Records provided

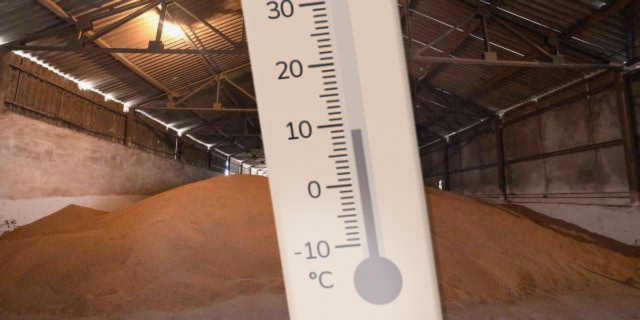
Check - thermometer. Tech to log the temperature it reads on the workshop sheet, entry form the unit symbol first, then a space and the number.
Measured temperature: °C 9
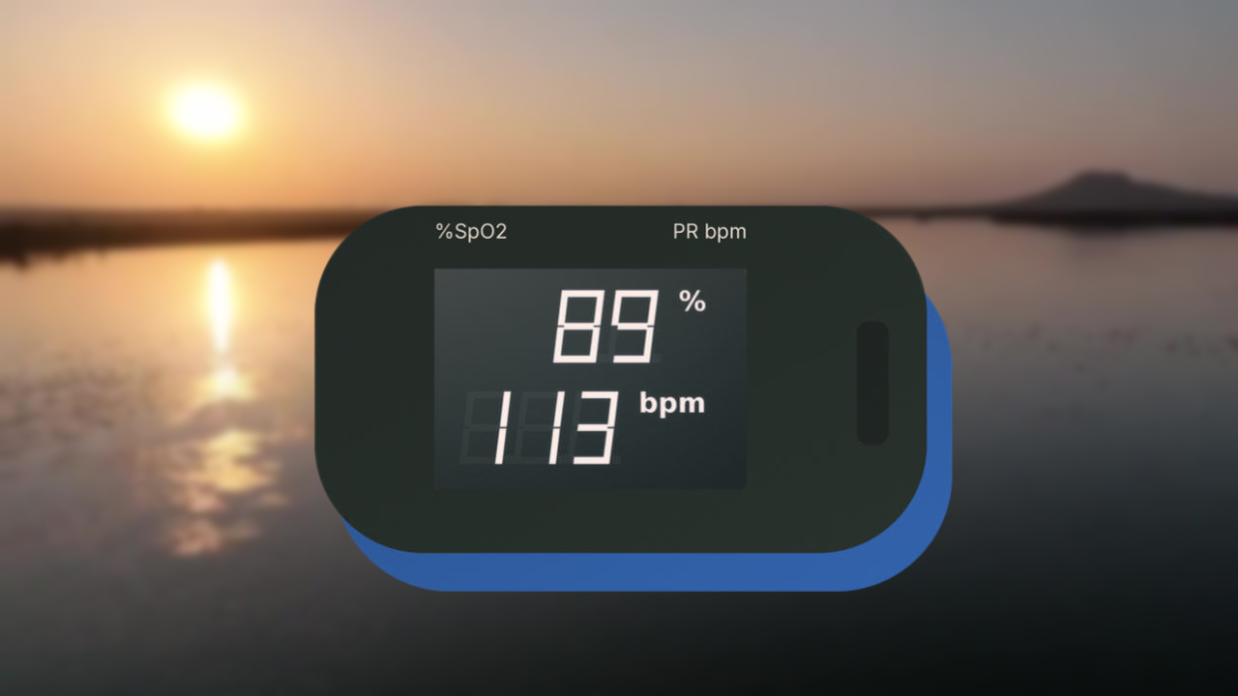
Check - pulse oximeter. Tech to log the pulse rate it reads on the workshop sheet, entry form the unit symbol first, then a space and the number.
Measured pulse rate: bpm 113
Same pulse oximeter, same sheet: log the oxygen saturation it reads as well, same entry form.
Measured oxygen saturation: % 89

Action item
Give the listing above as a JSON list of strings, one string per line, with blank lines and the pictures left out.

Response
[
  "Check - thermometer. Tech to log the temperature it reads on the workshop sheet, entry form the unit symbol first, then a space and the number.",
  "Measured temperature: °C 9",
  "Check - pulse oximeter. Tech to log the pulse rate it reads on the workshop sheet, entry form the unit symbol first, then a space and the number.",
  "Measured pulse rate: bpm 113",
  "Same pulse oximeter, same sheet: log the oxygen saturation it reads as well, same entry form.",
  "Measured oxygen saturation: % 89"
]